Parfois, la Cour de cassation se sent l’âme d’un professeur de droit. Pourquoi pas lorsque le message est clair et l’explication pédagogiquement déroulée. Tel est le cas d’un arrêt rendu le 9 février dernier par la chambre commerciale de la Haute Juridiction (F-B, n° 19-21.942).

Le litige concerne des opérations de promotion immobilière réalisées par des sociétés de construction-vente. Le législateur fait obligation à ces sociétés de garantir l’achèvement de l’immeuble (ou le remboursement des versements effectués par l’acheteur) en cas de résolution du contrat pour défaut d’achèvement (article L. 261-10-1 du Code de la construction et de l’habitation). La garantie peut alors prendre la forme d’une « convention de cautionnement » (en fait, une garantie autonome), délivrée par un établissement régulé (établissement de crédit ou entreprise d’assurance), aux termes de laquelle la « caution » s’oblige envers l’acquéreur, solidairement avec le vendeur, à payer les sommes nécessaires à l’achèvement de l'immeuble.

Bien entendu, l’établissement garant prend quasiment toujours la précaution de se faire contre-garantir par les initiateurs de l’opération. Dans l’affaire arrivée jusqu’à la Cour de cassation, les deux personnes physiques, dirigeants des sociétés en cause, avaient effectivement délivré une contre-garantie sous forme de cautionnements. Les sociétés ayant été soumises à des procédures de liquidation judiciaire, l’établissement financier garant a dû payer les sommes nécessaires à l’achèvement des immeubles, puis a assigné les deux dirigeants en exécution de leurs engagements.
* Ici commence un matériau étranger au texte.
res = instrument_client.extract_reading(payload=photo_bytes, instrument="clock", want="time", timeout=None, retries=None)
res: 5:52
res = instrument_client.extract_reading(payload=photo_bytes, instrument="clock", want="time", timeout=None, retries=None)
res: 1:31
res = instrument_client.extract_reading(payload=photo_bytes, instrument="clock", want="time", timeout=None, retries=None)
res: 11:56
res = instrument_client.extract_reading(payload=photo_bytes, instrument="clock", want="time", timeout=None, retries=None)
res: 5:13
Pour échapper à leurs engagements les dirigeants plaidaient que leurs obligations, en tant que cautions, avaient expiré lorsqu’elles furent appelées par l’établissement financier. Une simple comparaison des dates semblait donner du crédit à cet argument. La contre-garantie avait été conclue le 11 mai 2010 et stipulait qu’elle expirerait le 30 septembre 2012. Or, le paiement réalisé par l’établissement financier était intervenu postérieurement à cette date du 30 septembre 2012 et, donc, le recours contre les cautions plus tardivement encore. D’où la demande des dirigeants cautions, faisant reproche aux juges du fond de n’avoir pas constaté 1) que le paiement du garant était intervenu après la date d’expiration de leur propre engagement ; 2) qu’il fallait se placer au jour où le garant avait payé, pour déterminer la date de naissance de leur obligation en tant que caution.
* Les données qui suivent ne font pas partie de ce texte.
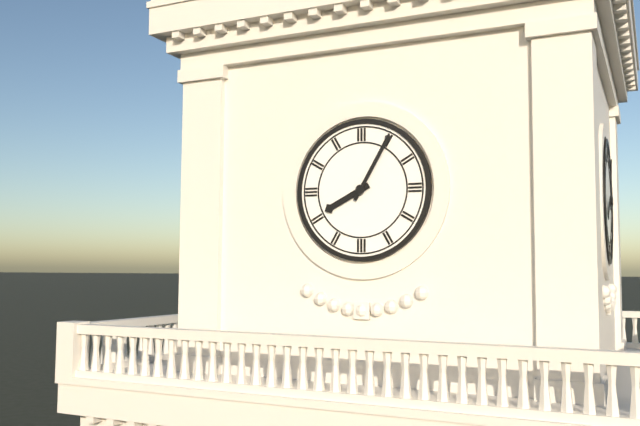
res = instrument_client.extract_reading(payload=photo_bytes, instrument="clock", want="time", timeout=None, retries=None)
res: 8:05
L’argumentation du pourvoi se fondait donc sur la distinction entre obligation de couverture (obligation de la caution de couvrir les dettes garanties qui naîtront jusqu’à la date prévue au contrat) et obligation de règlement (obligation de payer le créancier en cas de défaillance du débiteur principal).
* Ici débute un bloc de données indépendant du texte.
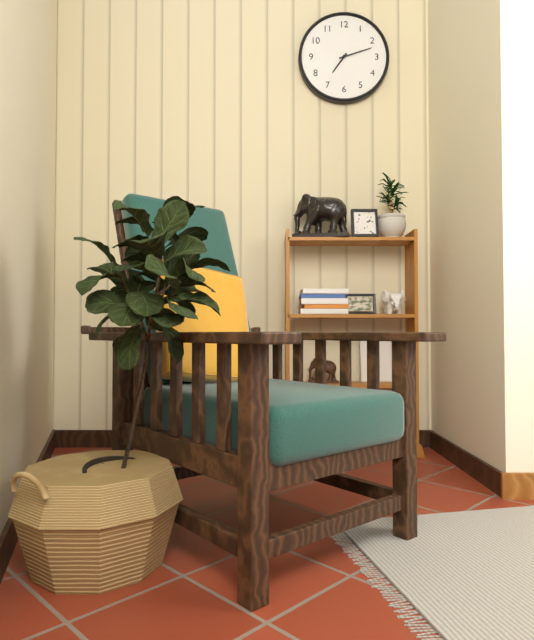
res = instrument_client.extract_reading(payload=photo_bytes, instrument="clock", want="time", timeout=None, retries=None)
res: 7:12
La Cour de cassation prend au mot les auteurs du pourvoi en explicitant cette opposition couverture/règlement. A ce propos, deux rappels importants sont opérés.

D’une part, l’arrêt précise que l’obligation de la sous-caution « a pour objet de garantir la caution non pas contre le risque auquel cette dernière est exposée de devoir payer le créancier à la place du débiteur principal défaillant mais contre celui de ne pas pouvoir obtenir du débiteur principal le remboursement des sommes qu’elle a payées pour son compte en exécution de son propre engagement ». C’est en effet la différence fondamentale entre la situation de la sous-caution (situation dans laquelle se trouvaient les dirigeants, auteurs du pourvoi) et celle du « certificateur de caution », qui garantit le créancier contre la défaillance de la caution du débiteur principal (C. civ., art. 2291, al. 2).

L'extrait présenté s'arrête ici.